🤖 AI Summary
Controllable image generation faces two key challenges: (1) in single-concept synthesis, balancing identity fidelity and text-prompt alignment remains difficult; (2) in multi-concept synthesis, reliance solely on textual prompts often leads to identity collapse and concept omission. To address these, we propose KronA-WED—a Kronecker-structured adapter with weight-embedding decomposition—and a decoupled learning framework enabling high-fidelity identity preservation and strong prompt alignment for single-concept generation.

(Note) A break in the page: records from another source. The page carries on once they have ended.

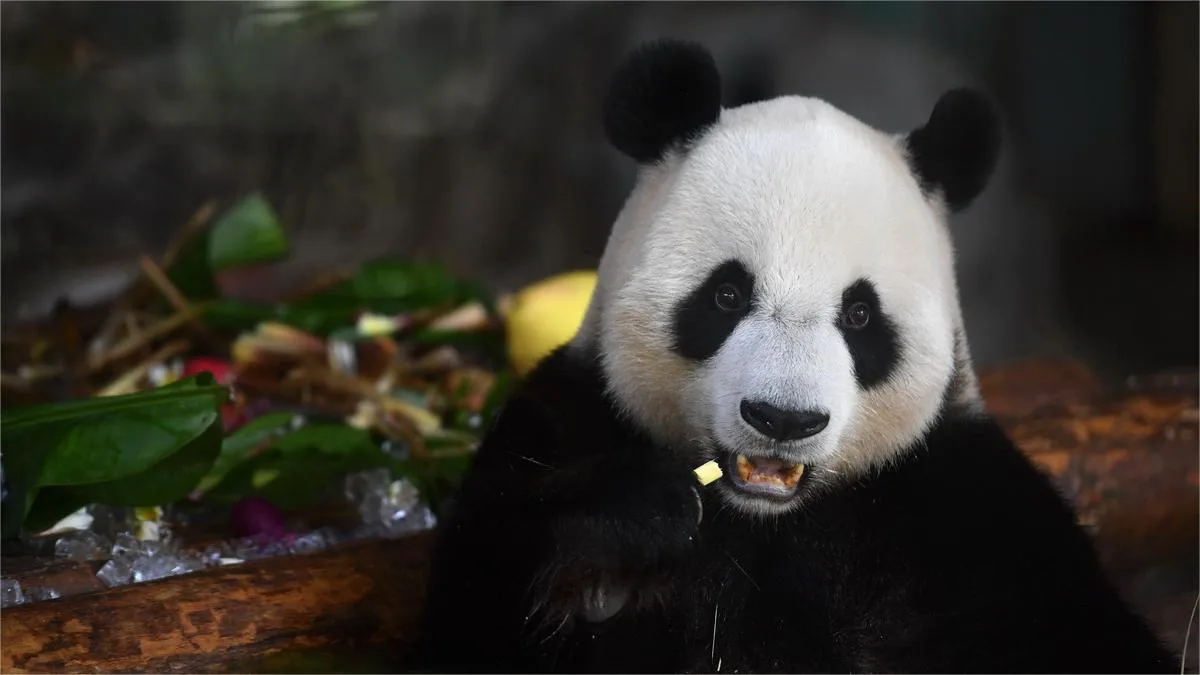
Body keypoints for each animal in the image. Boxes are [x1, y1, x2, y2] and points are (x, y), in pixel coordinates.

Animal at [412, 40, 1175, 674]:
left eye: (860, 315)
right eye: (726, 294)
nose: (782, 419)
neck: (768, 518)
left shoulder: (965, 516)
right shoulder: (564, 419)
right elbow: (472, 606)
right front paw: (633, 524)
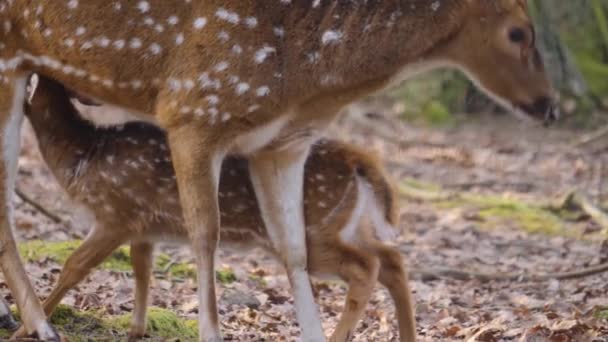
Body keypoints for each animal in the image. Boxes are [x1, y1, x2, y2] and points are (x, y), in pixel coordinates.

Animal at [13, 75, 414, 342]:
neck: (85, 155)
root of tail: (360, 160)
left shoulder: (118, 212)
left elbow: (74, 266)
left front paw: (28, 328)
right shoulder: (146, 228)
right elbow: (143, 272)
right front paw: (135, 331)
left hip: (314, 230)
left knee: (368, 265)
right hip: (348, 223)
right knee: (391, 258)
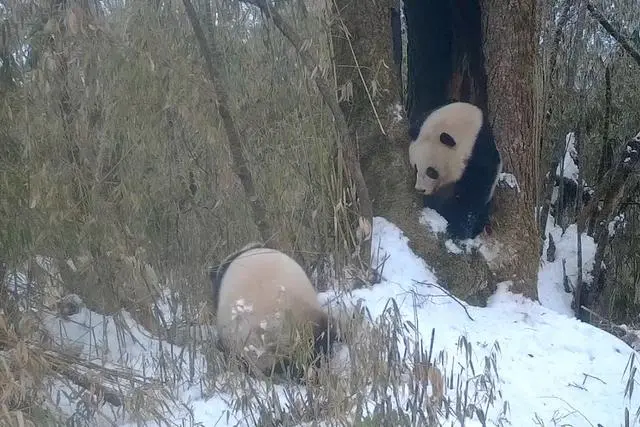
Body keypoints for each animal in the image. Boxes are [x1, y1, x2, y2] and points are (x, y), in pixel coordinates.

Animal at [408, 101, 502, 241]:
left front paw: (458, 229)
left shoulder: (479, 157)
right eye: (416, 168)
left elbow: (472, 195)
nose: (421, 189)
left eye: (431, 172)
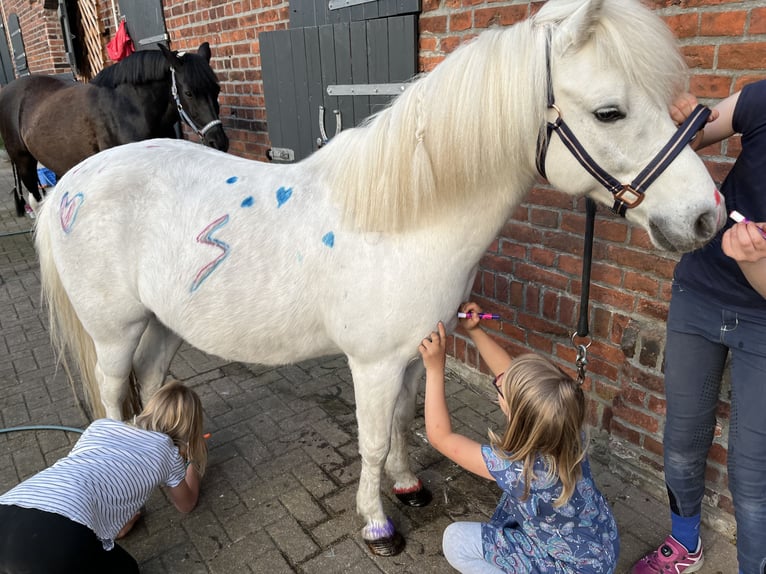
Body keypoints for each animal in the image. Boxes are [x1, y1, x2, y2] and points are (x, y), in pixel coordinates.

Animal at [34, 0, 725, 556]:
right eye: (610, 112)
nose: (705, 216)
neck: (404, 222)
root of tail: (67, 186)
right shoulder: (372, 364)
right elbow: (369, 439)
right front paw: (377, 524)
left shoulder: (415, 352)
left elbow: (402, 419)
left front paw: (407, 483)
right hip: (115, 332)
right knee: (113, 397)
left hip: (164, 322)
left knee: (152, 382)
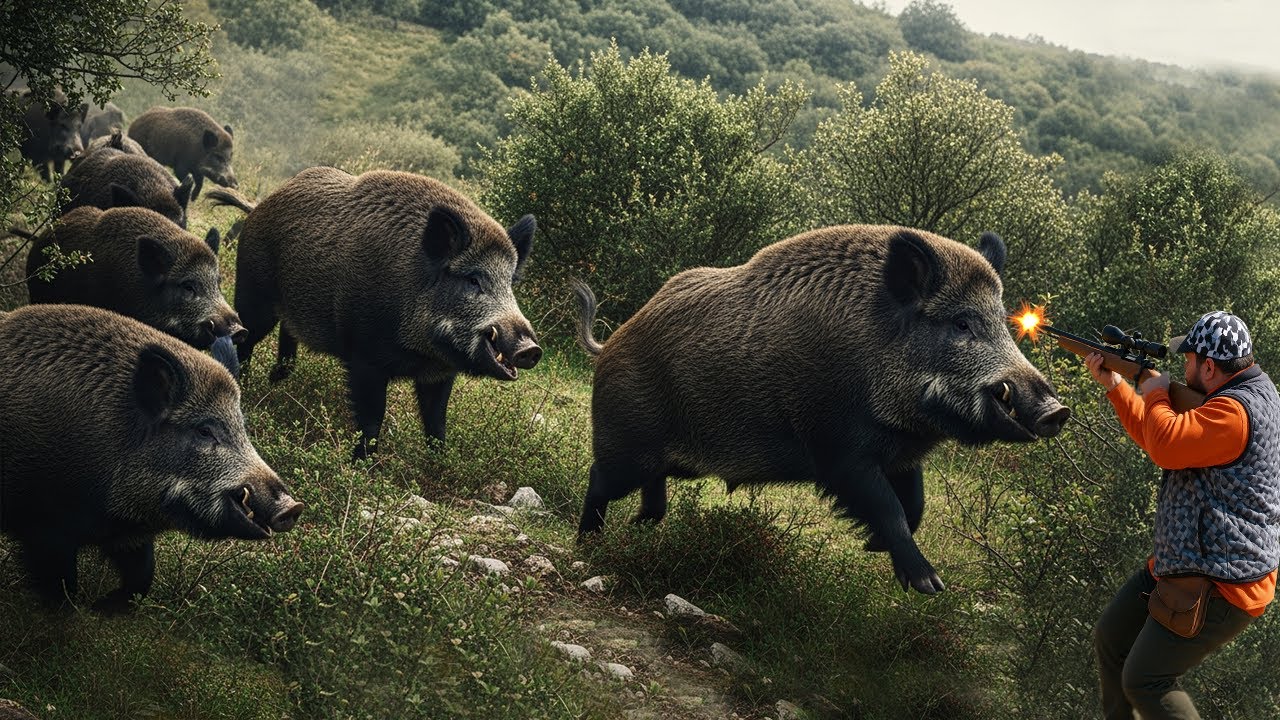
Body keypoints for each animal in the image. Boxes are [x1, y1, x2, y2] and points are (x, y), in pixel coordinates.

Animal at [0, 304, 303, 611]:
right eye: (204, 431)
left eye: (242, 426)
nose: (293, 507)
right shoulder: (43, 526)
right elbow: (61, 587)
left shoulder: (129, 535)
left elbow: (143, 575)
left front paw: (105, 607)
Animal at [207, 168, 542, 459]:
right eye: (473, 279)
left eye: (510, 282)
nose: (531, 349)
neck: (422, 351)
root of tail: (259, 205)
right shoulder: (364, 358)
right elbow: (371, 419)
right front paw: (362, 466)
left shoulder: (440, 375)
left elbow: (436, 425)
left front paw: (439, 463)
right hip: (253, 293)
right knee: (245, 340)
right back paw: (246, 386)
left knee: (287, 338)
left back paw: (276, 379)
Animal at [572, 226, 1071, 595]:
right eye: (961, 323)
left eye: (1001, 321)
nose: (1056, 410)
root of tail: (609, 343)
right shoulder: (837, 451)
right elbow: (889, 508)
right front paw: (929, 585)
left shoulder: (900, 455)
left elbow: (915, 506)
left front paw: (873, 549)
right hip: (625, 443)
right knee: (599, 479)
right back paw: (588, 545)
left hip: (666, 459)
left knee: (653, 500)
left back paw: (637, 531)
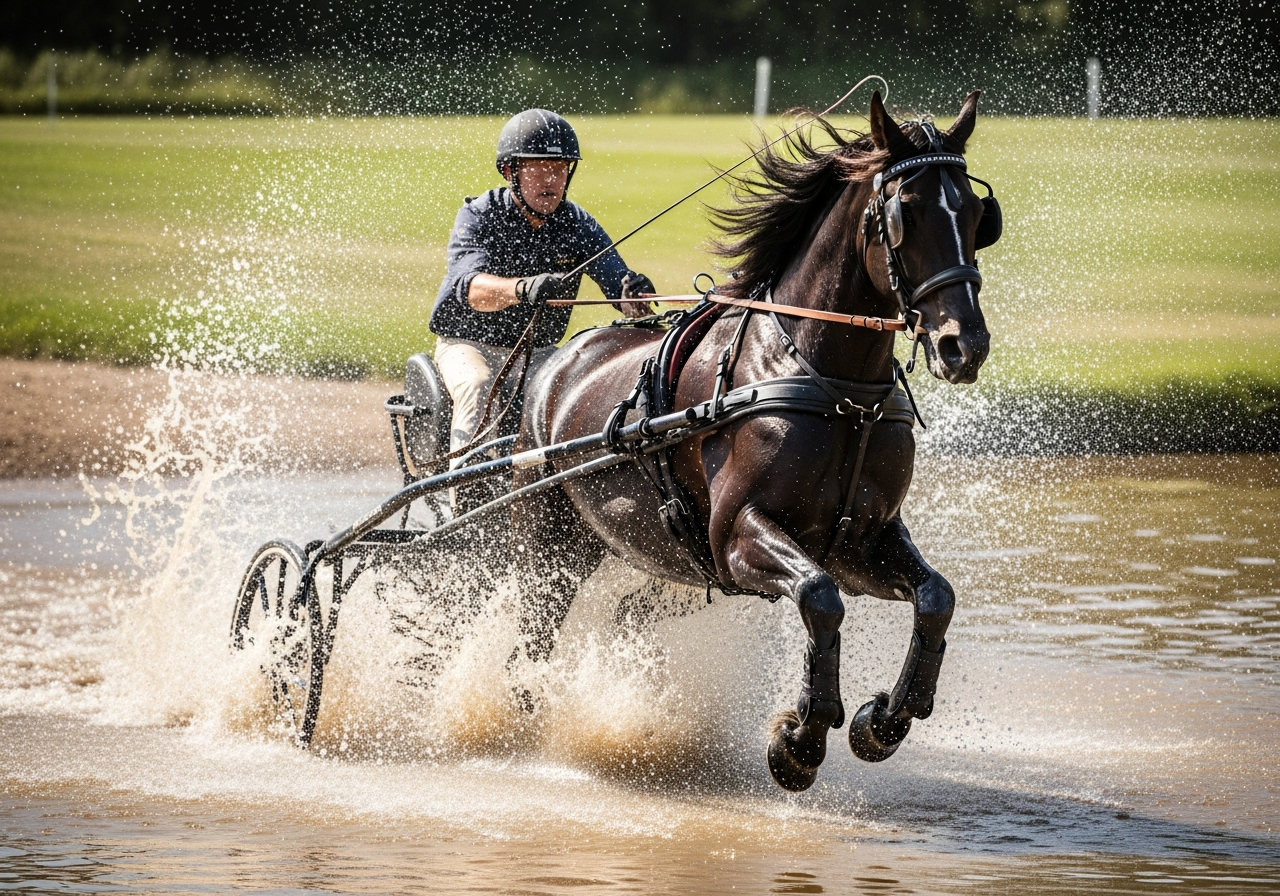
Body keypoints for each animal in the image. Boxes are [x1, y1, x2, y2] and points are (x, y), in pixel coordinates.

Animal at [508, 91, 994, 791]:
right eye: (906, 213)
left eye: (979, 214)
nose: (964, 345)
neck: (837, 389)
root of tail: (552, 363)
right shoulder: (738, 535)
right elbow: (819, 600)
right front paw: (800, 738)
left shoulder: (861, 540)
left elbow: (935, 598)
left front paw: (885, 720)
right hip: (548, 549)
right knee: (530, 633)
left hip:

For multi-concept synthesis, we introduce Subject-Adaptive Matching Attention (SAMA) and layout consistency regularization, enabling flexible compositional generation without requiring bounding boxes or semantic masks. Our method integrates Kronecker parameterization, decomposition-based adaptation, and attention-level regularization. Extensive experiments and user studies demonstrate significant improvements in visual quality, identity accuracy, and prompt adherence. The approach shows practical utility in real-world applications such as advertising design and virtual try-on.
📝 Abstract
Customizing image generation remains a core challenge in controllable image synthesis. For single-concept generation, maintaining both identity preservation and prompt alignment is challenging. In multi-concept scenarios, relying solely on a prompt without additional conditions like layout boxes or semantic masks, often leads to identity loss and concept omission. In this paper, we introduce ShowFlow, a comprehensive framework designed to tackle these challenges. We propose ShowFlow-S for single-concept image generation, and ShowFlow-M for handling multiple concepts. ShowFlow-S introduces a KronA-WED adapter, which integrates a Kronecker adapter with weight and embedding decomposition, and employs a disentangled learning approach with a novel attention regularization objective to enhance single-concept generation. Building on this foundation, ShowFlow-M directly reuses the learned models from ShowFlow-S to support multi-concept generation without extra conditions, incorporating a Subject-Adaptive Matching Attention (SAMA) and a layout consistency strategy as the plug-and-play module. Extensive experiments and user studies validate ShowFlow's effectiveness, highlighting its potential in real-world applications like advertising and virtual dressing.